• **EXERCISE 1**
Please transcribe the big data editorial, starting with "My own first" and going on through "stuff to do.".
• **EXERCISE 2**
List every phrase that the big data editorial sets off in single quotation marks.
• **EXERCISE 3**
According to the big data editorial, why was the author not a very good geology student?

• **SELECTED PASSAGE**
Lies, damn lies and … big data!

Editor Neil McNaughton argues that ‘big data’ is old hat! In the fifty or so years since numerical classifications methods were trialed by geologists, some learnings appear to have been forgotten. A timely issue of Nature addresses the dangers of ‘point and click' statistical software.

Speaking at ECIM (more on page 6), Teradata’s Niall O’Doherty opined that one of the myths of big data is that it is something new. His words came back to me as I sat in on the analytics/big data track at the Society of Petroleum Engineers ATCE in Houston a couple of weeks later (more next month). For yes, big data and its accompanying statistical toolset is almost as old as computing itself, as any user of the venerable SPSS* package will tell you.

My own first exposure to what was then ‘numerical taxonomy’ dates back almost 50 years. At the time I was studying geology, not computer science. Moreover I was not a very good student. This was the late 1960s and there was other stuff to do.

• **DATA LISTING**

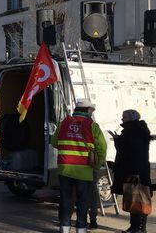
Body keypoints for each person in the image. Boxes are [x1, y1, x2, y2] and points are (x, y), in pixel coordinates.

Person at [50, 99, 106, 233]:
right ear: (88, 110)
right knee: (82, 200)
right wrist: (97, 165)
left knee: (66, 199)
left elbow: (54, 142)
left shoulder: (63, 123)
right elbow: (102, 148)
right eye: (91, 110)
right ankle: (81, 228)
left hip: (64, 168)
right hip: (84, 170)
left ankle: (64, 227)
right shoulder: (92, 126)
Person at [110, 109, 152, 233]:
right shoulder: (138, 129)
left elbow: (129, 151)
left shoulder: (132, 131)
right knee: (138, 199)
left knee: (136, 200)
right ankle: (137, 228)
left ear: (130, 118)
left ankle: (137, 228)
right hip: (140, 170)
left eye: (124, 117)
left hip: (134, 171)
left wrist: (117, 140)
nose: (122, 119)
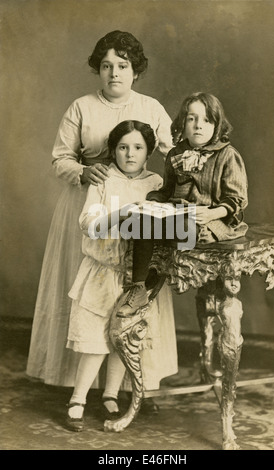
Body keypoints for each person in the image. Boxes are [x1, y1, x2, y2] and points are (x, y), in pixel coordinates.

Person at [26, 31, 177, 416]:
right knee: (89, 301)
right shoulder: (81, 107)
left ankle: (127, 388)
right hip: (91, 204)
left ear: (135, 71)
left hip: (139, 205)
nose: (114, 74)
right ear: (99, 69)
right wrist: (82, 170)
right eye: (107, 66)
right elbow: (60, 158)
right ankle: (75, 388)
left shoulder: (151, 107)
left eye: (122, 66)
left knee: (132, 297)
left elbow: (177, 155)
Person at [66, 119, 175, 431]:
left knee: (123, 335)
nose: (130, 154)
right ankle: (78, 399)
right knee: (94, 340)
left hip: (134, 277)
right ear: (113, 151)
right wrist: (119, 216)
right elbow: (87, 222)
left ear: (148, 152)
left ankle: (110, 394)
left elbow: (164, 223)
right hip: (102, 271)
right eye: (123, 148)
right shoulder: (103, 180)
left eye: (138, 148)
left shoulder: (155, 183)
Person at [117, 92, 248, 317]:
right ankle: (138, 287)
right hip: (177, 214)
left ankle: (153, 266)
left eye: (207, 120)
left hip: (211, 219)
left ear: (217, 125)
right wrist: (150, 203)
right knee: (139, 221)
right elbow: (167, 191)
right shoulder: (176, 154)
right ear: (182, 123)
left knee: (184, 228)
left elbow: (235, 201)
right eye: (191, 119)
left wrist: (211, 214)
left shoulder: (227, 155)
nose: (198, 126)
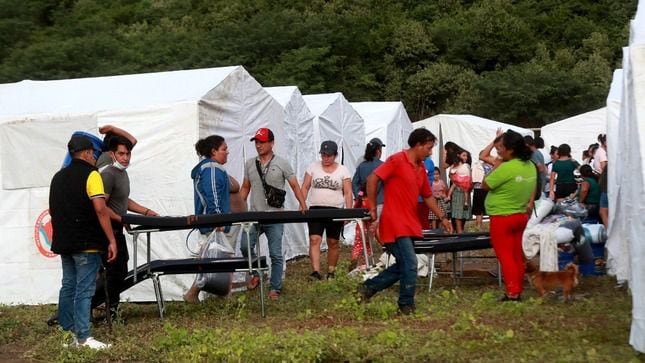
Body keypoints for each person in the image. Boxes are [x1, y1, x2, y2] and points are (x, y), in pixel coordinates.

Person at [357, 129, 452, 315]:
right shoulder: (397, 160)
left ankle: (368, 288)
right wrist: (372, 207)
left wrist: (443, 217)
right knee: (409, 263)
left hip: (410, 223)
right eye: (428, 147)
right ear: (417, 145)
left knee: (404, 265)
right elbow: (372, 179)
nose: (430, 152)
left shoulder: (421, 169)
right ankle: (405, 305)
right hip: (394, 222)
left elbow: (428, 196)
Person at [49, 135, 117, 349]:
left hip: (64, 241)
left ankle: (66, 335)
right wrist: (111, 239)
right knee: (84, 290)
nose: (95, 157)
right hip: (86, 242)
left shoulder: (57, 177)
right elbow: (100, 208)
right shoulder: (92, 175)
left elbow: (52, 211)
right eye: (94, 154)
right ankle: (83, 337)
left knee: (67, 286)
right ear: (88, 153)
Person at [91, 135, 158, 319]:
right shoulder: (108, 174)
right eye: (121, 154)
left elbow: (123, 200)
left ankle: (110, 306)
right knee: (114, 270)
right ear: (112, 154)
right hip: (107, 229)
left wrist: (145, 211)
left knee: (120, 268)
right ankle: (106, 309)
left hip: (118, 226)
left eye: (128, 154)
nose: (125, 158)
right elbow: (101, 205)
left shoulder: (123, 173)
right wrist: (121, 218)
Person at [240, 127, 307, 300]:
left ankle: (275, 287)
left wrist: (302, 203)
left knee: (276, 253)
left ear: (272, 143)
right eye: (256, 142)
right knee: (245, 246)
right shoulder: (249, 163)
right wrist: (239, 210)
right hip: (254, 215)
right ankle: (257, 272)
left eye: (262, 142)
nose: (258, 145)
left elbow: (294, 184)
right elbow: (245, 187)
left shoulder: (282, 163)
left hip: (275, 215)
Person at [482, 130, 537, 301]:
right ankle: (517, 289)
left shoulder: (506, 167)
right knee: (515, 255)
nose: (498, 151)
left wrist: (497, 166)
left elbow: (485, 185)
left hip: (502, 217)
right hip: (520, 215)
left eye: (501, 148)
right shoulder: (530, 166)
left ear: (510, 150)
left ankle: (512, 292)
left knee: (506, 257)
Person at [183, 135, 236, 303]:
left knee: (214, 260)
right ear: (214, 151)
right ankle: (194, 294)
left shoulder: (210, 168)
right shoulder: (212, 169)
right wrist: (217, 218)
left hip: (209, 221)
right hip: (212, 222)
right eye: (224, 149)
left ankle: (220, 294)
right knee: (213, 260)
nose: (227, 152)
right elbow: (213, 194)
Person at [301, 140, 352, 280]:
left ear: (335, 155)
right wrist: (302, 202)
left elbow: (348, 192)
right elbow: (305, 186)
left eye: (328, 155)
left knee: (333, 241)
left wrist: (348, 211)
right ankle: (316, 271)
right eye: (323, 155)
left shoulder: (343, 170)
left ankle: (331, 271)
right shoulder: (313, 167)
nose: (325, 158)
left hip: (335, 209)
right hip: (315, 209)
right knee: (314, 239)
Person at [350, 138, 385, 270]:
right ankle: (383, 256)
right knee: (376, 231)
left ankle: (358, 257)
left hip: (363, 204)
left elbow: (354, 183)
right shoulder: (383, 165)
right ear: (378, 151)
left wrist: (360, 195)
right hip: (379, 203)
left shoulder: (362, 166)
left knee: (361, 232)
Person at [447, 149, 472, 233]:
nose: (466, 157)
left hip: (464, 189)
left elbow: (469, 178)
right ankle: (459, 231)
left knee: (463, 213)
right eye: (464, 155)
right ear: (458, 156)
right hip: (457, 190)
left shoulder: (466, 166)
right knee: (457, 214)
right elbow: (451, 176)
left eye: (467, 156)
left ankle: (460, 230)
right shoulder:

• **EXERCISE RESPONSE 1**
My own first exposure to what was then ‘numerical taxonomy’ dates back almost 50 years. At the time I was studying geology, not computer science. Moreover I was not a very good student. This was the late 1960s and there was other stuff to do.

• **EXERCISE RESPONSE 2**
‘big data’
‘point and click'
‘numerical taxonomy’

• **EXERCISE RESPONSE 3**
The author was studying in the late 1960s, and there was other stuff to do at the time.